Kesalahan fatal berikutnya adalah materi-materi yang dijadikan bahan pertanyaan adalah materi-materi yang sudah diketahui umum. Belum ada fakta-fakta kejutan yang membuat saksi bertekuk lutut. Tampaknya pansus dan Tim Ahlinya kurang mampu menggali informasi-informasi tersembunyi di balik kasus Century. Mereka kurang mampu mengeksplorasi temuan-temuan BPK. Sebagaimana diketahui, rata-rata yang dipegang anggota pansus adalah laporan resmi BPK. Seharusnya pansus bisa mencari informasi langsung dari auditor yang berada di lapangan dan kertas kerja audit BPK (data mentah). Auditor yang berada di lapangan dapat menceritakan feeling dan pengetahuan mereka terhadap orang atau suatu data. Informasi ini sangat penting untuk mencari petunjuk adanya motif atau orang-orang yang berpotensi menjadi whistleblower. Kertas Kerja Audit biasanya lebih kaya informasi, meskipun belum semuanya terklarifikasi secara sempurna dan bisa ditulis dalam laporan audit. Banyak informasi yang didokumentasikan dalam kertas kerja yang tidak ditulis dalam laporan akibat belum sempurnya informasi yang diperoleh. Jadi kertas kerja audit merupakan harta karun yang sebenarnya.

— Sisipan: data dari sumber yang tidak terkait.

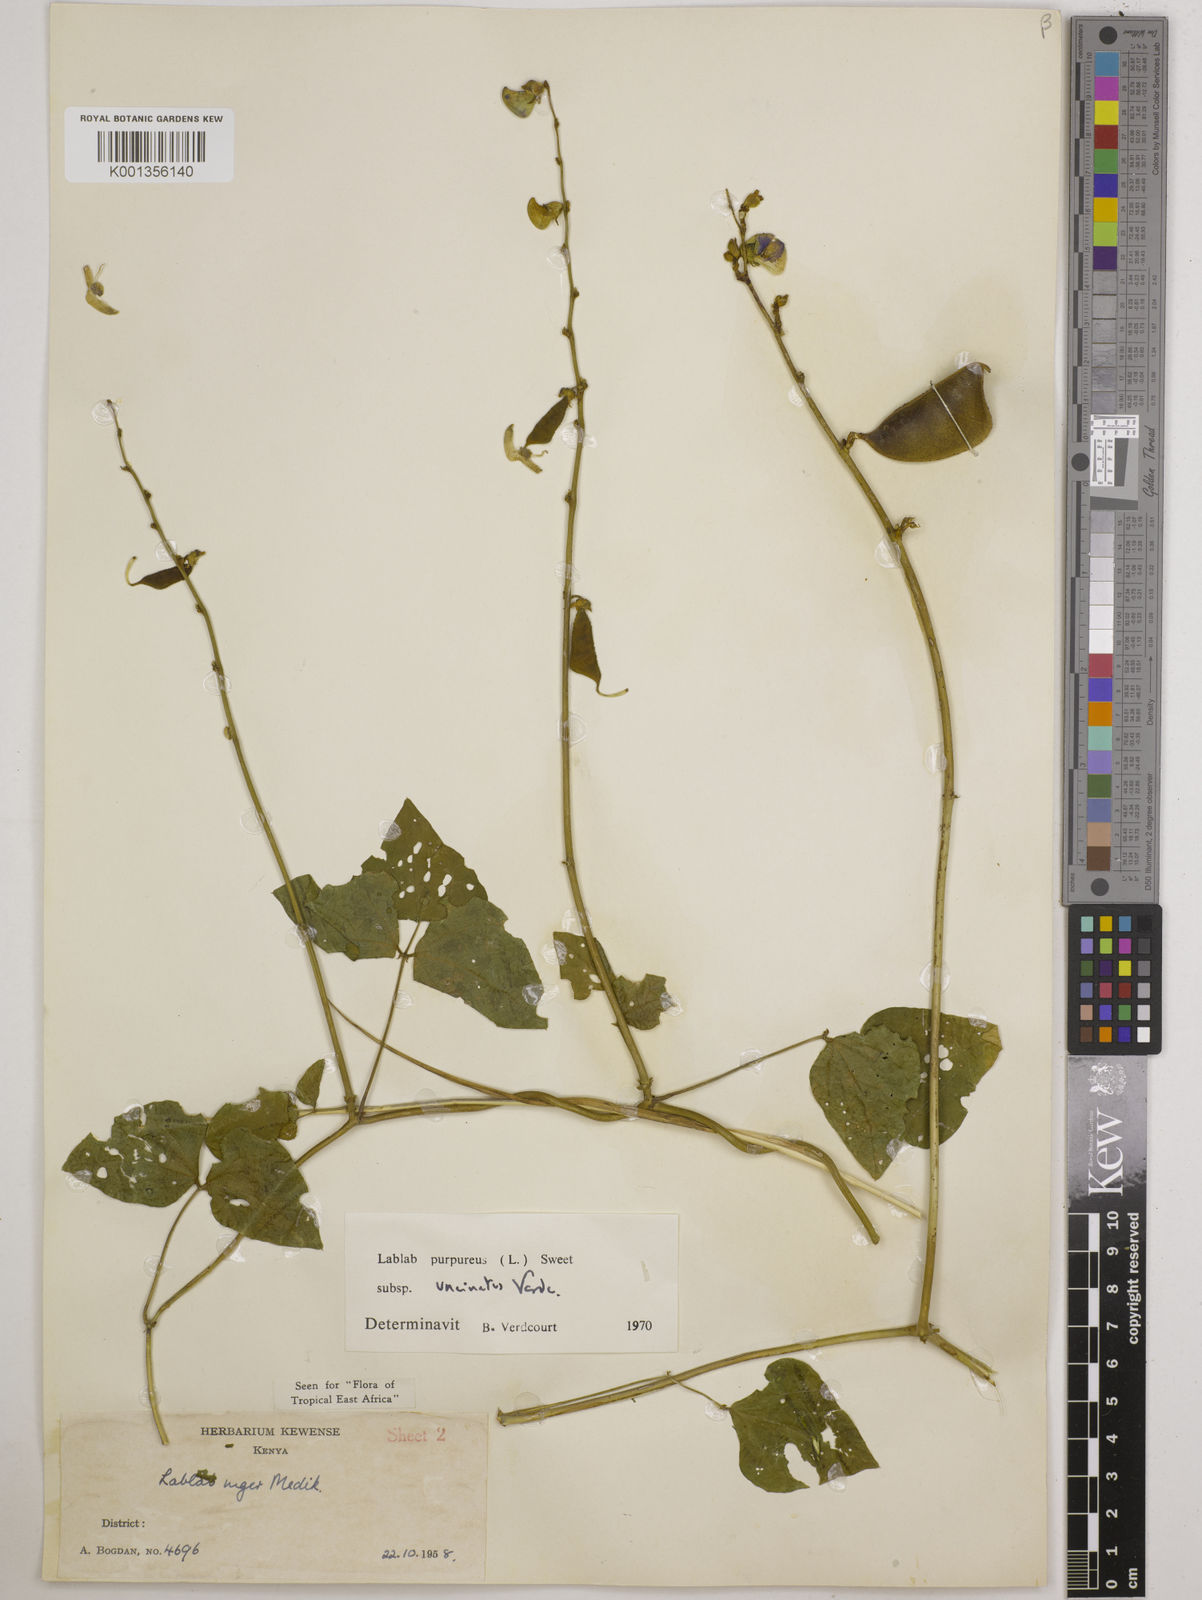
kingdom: Plantae
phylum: Tracheophyta
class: Magnoliopsida
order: Fabales
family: Fabaceae
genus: Lablab
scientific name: Lablab purpureus
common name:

Data mentah (kertas kerja audit dan infromasi daria auditor yang langsung terjun di lapangan) tersebut bisa diperkaya oleh pansus atau tim ahli yang membantunya dengan melakukan gerilya pencarian informasi pendukung (pulbaket/pengumpulan bahan keterangan). Informasi akan banyak muncul jika proses pencarian dilakukan secara sembunyi-sembunyi (clandestine). Data-data inilah yang seharusnya diolah dan menjadi amunisi mematikan dalam bertanya kepada saksi-saksi yang disiarkan secara live.

Jadi dengan teknik wawancara yang cerdas didukung amunisi informasi-informasi yang merupakan data kejutan, nicaya akan pansus angket century akan memperoleh informasi-informasi baru yang lebih dahsyat.